§ **TASK BRIEF**:
Transcribe the records below from the first line to the line that includes "I was looking", inclusive, and omit the pictures.

§ **EXCERPTED DATA**:

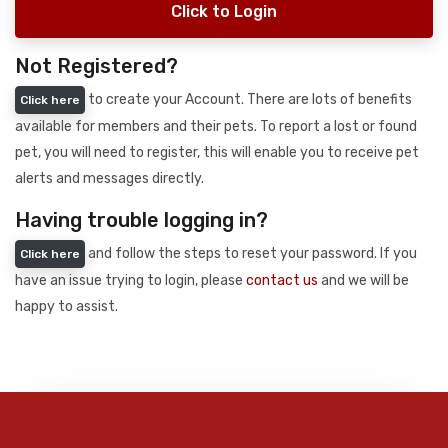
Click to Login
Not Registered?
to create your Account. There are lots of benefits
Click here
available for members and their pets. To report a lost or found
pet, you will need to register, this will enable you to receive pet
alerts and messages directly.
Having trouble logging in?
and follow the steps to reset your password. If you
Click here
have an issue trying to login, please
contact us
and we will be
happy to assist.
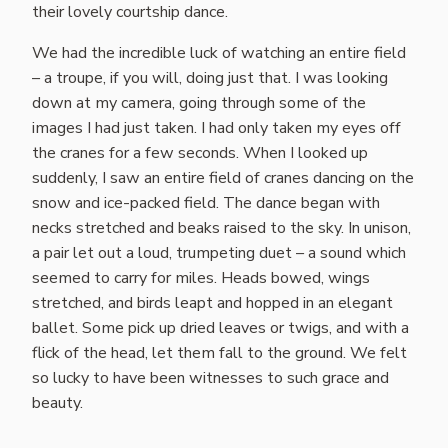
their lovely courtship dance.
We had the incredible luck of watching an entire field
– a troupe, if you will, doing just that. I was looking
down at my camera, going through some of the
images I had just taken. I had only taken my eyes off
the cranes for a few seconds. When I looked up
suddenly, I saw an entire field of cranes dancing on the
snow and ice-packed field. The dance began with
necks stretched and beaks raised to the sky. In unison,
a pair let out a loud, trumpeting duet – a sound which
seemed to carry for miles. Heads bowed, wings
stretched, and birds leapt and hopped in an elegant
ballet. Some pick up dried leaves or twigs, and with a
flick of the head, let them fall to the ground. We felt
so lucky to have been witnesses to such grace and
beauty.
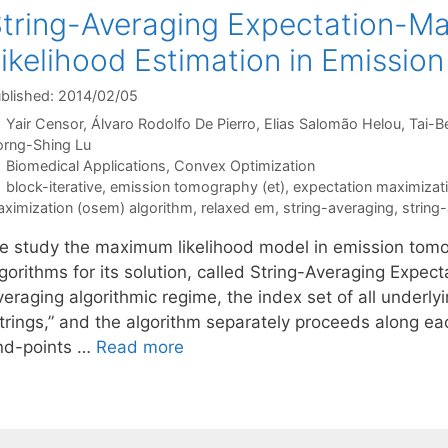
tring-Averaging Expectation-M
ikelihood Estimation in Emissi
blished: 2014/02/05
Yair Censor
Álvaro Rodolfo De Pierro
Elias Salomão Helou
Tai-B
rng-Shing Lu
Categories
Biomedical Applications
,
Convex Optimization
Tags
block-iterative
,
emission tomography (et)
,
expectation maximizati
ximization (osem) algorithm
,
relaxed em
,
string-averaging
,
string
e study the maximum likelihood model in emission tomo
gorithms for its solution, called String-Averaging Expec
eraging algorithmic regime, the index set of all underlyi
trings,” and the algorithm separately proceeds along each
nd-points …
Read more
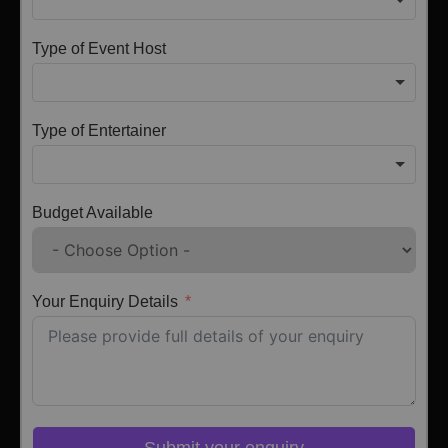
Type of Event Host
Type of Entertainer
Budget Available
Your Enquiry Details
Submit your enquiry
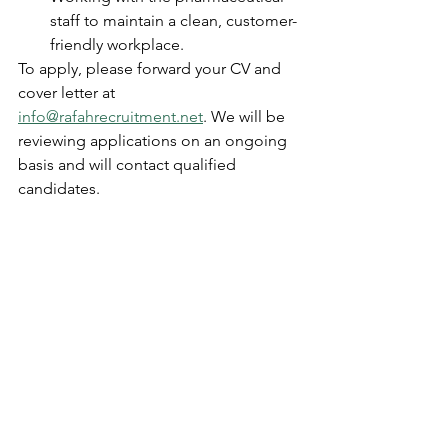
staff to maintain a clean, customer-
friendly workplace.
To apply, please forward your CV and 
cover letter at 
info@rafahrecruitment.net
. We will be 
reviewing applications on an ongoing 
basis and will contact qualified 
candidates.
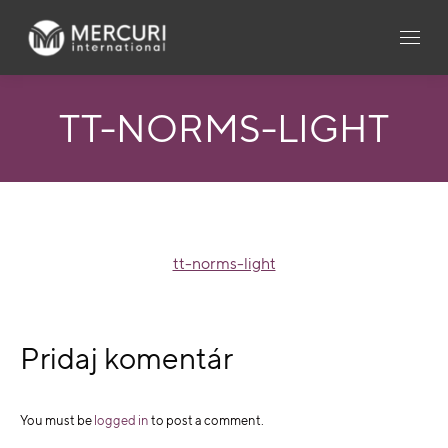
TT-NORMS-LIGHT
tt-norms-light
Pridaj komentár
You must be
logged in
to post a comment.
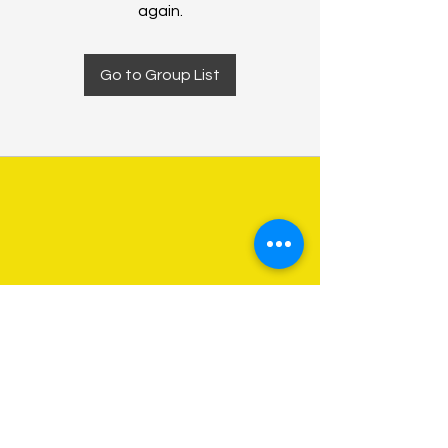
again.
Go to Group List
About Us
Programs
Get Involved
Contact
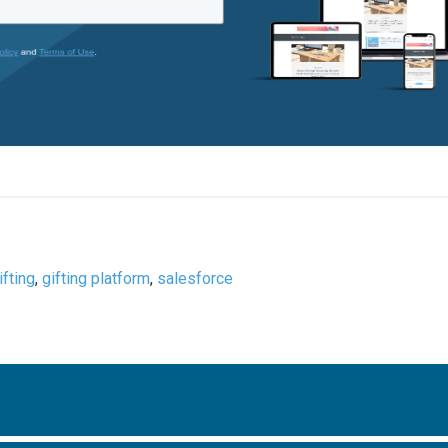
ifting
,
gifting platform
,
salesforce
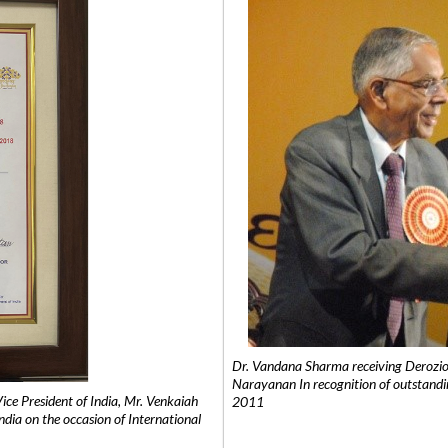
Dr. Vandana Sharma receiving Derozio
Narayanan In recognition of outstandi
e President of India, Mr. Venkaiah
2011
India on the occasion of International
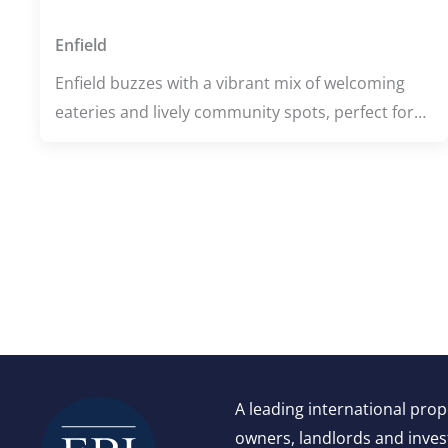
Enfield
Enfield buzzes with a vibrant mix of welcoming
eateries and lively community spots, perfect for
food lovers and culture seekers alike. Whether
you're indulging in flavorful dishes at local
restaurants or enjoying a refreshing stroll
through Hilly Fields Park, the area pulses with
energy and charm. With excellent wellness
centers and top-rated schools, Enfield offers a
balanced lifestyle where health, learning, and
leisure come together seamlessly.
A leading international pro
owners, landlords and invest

§ **ANSWER SPACE**:
Click to Login
Not Registered?
to create your Account. There are lots of benefits
Click here
available for members and their pets. To report a lost or found
pet, you will need to register, this will enable you to receive pet
alerts and messages directly.
Having trouble logging in?
and follow the steps to reset your password. If you
Click here
have an issue trying to login, please
contact us
and we will be
happy to assist.
their lovely courtship dance.
We had the incredible luck of watching an entire field
– a troupe, if you will, doing just that. I was looking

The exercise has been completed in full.